Home / Digital  / 3 Innovations Shaping Facebook Retail

3 Innovations Shaping Facebook Retail

Facebook is aiming to bring a kind of third dimension to the customers’ buying experience by bridging the gap between online and in-store shopping—and then giving them something more. The social media service is doing so

Facebook is aiming to bring a kind of third dimension to the customers’ buying experience by bridging the gap between online and in-store shopping—and then giving them something more. The social media service is doing so with image, video and conversational commerce platforms that carve new temporal consumer spaces, from augmented-reality ads that let shoppers virtually try on Michael Kors sunglasses from their smartphones to chatbots that offer advice on the right shade of lipstick.

The social network is on a quest to be a hub for retailers and shoppers to interact in dynamic ways, with mobile fuelling most of that activity. This strategy reflects the retail innovation and consumer-behaviour trends to keep an eye on these days, as shoppers move in new ways from product discovery to purchase.

Moving From Omnichannel To Omni-Experience Shopping

“The overarching theme we’re seeing is that omnichannel retailing is not just about making sure a product is available; it’s about creating experiences in multiple places,” Press said. “Retailers are looking for ways to create more immersive experiences for consumers.” To that end, Facebook is working to bring “the experience of touch and feel to the virtual world” by testing augmented reality ads in fashion, beauty, furniture, gaming and entertainment. AR ads, which appear in the Facebook News Feed, enable shoppers to try on and visualise a variety of looks, products and experiences.

michael_kors_AR

The move comes as the social network looks to capitalize on the rise of video, a medium that is becoming consumers’ preferred path to product discovery on mobile devices, according to the company. Facebook says it serves over 1.7 billion impressions of ads that connect relevant products to people on a daily basis. Now more than 50% of app ad spending on the site, including by retailers and brands, reflects video usage.
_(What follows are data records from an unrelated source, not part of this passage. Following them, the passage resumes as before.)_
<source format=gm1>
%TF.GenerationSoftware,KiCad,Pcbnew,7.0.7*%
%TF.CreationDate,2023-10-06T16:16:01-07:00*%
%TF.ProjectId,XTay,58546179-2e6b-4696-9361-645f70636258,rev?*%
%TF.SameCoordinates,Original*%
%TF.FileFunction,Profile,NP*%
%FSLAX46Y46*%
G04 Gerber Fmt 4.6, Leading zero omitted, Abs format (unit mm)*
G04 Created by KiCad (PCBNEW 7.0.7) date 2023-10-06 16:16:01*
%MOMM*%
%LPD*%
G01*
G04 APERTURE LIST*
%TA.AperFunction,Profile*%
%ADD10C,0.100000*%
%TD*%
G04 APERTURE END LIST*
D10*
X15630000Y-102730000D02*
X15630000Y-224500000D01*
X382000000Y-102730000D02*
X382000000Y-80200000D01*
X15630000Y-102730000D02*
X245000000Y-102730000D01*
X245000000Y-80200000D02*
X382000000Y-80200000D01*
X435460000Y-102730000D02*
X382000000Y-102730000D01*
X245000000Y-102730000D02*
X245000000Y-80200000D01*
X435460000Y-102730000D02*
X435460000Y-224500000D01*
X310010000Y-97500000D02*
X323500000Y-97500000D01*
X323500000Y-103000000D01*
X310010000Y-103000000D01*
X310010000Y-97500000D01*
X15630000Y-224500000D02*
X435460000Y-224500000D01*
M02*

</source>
The AR ads use shoppers’ smartphone cameras to place an augmented reality version of an advertised object, like lipstick, onto their video image or into their living space, with brands from Sephora, King, Pottery Barn and Wayfair among the first round of participating merchants. With the furniture retailers, for example, the ads enable consumers to envision a virtual couch or kitchen table in their actual home environment—before committing to a purchase.
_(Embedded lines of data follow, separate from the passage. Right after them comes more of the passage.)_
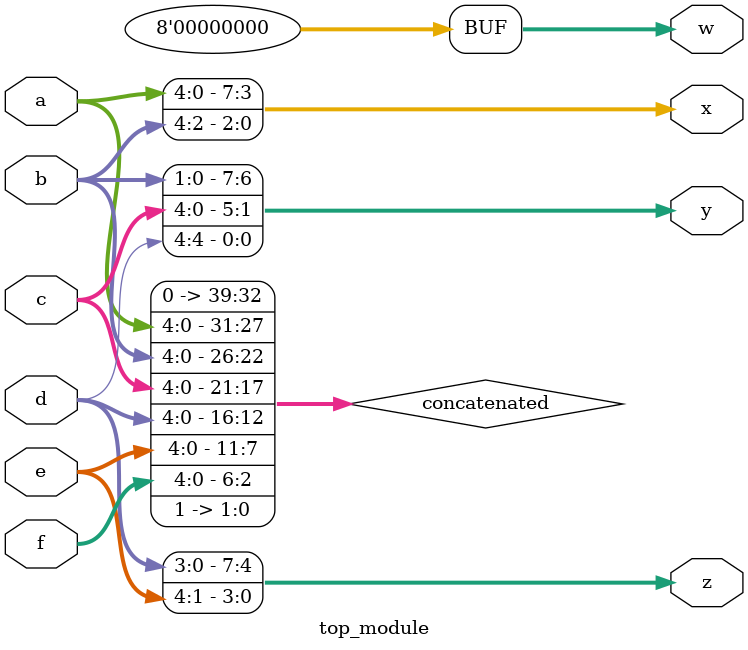
<source format=sv>
module top_module (
    input [4:0] a,
    input [4:0] b,
    input [4:0] c,
    input [4:0] d,
    input [4:0] e,
    input [4:0] f,
    output [7:0] w,
    output [7:0] x,
    output [7:0] y,
    output [7:0] z
);

    // Concatenate inputs and fixed bits to get a 40-bit value
    wire [39:0] concatenated;
    assign concatenated = {a, b, c, d, e, f, 2'b11};

    // Split the concatenated output into 4 8-bit outputs
    assign w = concatenated[39:32];
    assign x = concatenated[31:24];
    assign y = concatenated[23:16];
    assign z = concatenated[15:8];

endmodule

</source>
Bonding With Consumers’ Personal Shopping Tool

More than half (56%) of consumers now use smartphones when shopping in store, up from 51% in 2016, according to Facebook data. “How do you bring relevance to someone standing in the store, browsing their phones, checking for product availability and prices?” Press said.
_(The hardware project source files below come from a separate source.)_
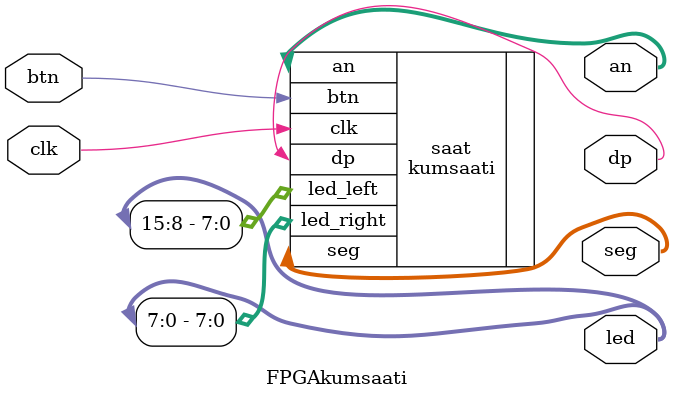
<source format=v>
`timescale 1ns / 1ps

module FPGAkumsaati(
    input btn, clk,
    output [3:0] an,
    output dp,
    output [15:0] led,
    output [6:0] seg
    );
    
    kumsaati #(.C(6), .A(1), .N(2)) saat(
    .btn(btn),
    .clk(clk),
    .an(an),
    .dp(dp),
    .led_left(led[15:8]),
    .led_right(led[7:0]),
    .seg(seg)
    );
endmodule

</source>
Retailers and brands are tapping Facebook and Instagram to reach that in-aisle shopper with solutions like “custom audiences,” an ad-targeting option that lets retailers find consumers who already know its business on Facebook, and “lookalike audiences,” a path to potential shoppers who are likely to be interested in a business because those consumers are similar to existing shoppers, Press said.

What’s more, with dynamic ads that populate a product catalog of up to millions of items, “retailers can create [on Facebook] tailored, personalized connections with shoppers and meet growing expectations for relevance that’s accessible and on-demand from their mobile device,” Press said. The dynamic ads reflect a particular shopper’s purchasing behavior, “as well as what similar people have clicked on or engaged with.”

Consumers increasingly navigate their personal and professional lives via their smartphones, which have become curated portals to access information, pay bills, play games, stream entertainment, conduct business and shop. So they’ve come to expect that brands deliver them equally customized content experiences on their mobile devices, Press said.

The Medium Is The Messenger

For retailers and brands, messaging is steadily gaining adoption as a means to enhance customer service. Indeed, “two billion messages are sent every month between people and businesses,” Press said. Shoppers want to engage with retailers and brands, whether it’s to a chat bot that answers a customer-service question or a live video chat with a Sephora beauty consultant to help them pick out the right shade of lipstick. Companies “that respond quickly” are the ones that are rewarded with shopper loyalty, she said.

“Retail is incredibly important to us as a platform as [a means for] shoppers to discover products and understand how they work in their own lives.”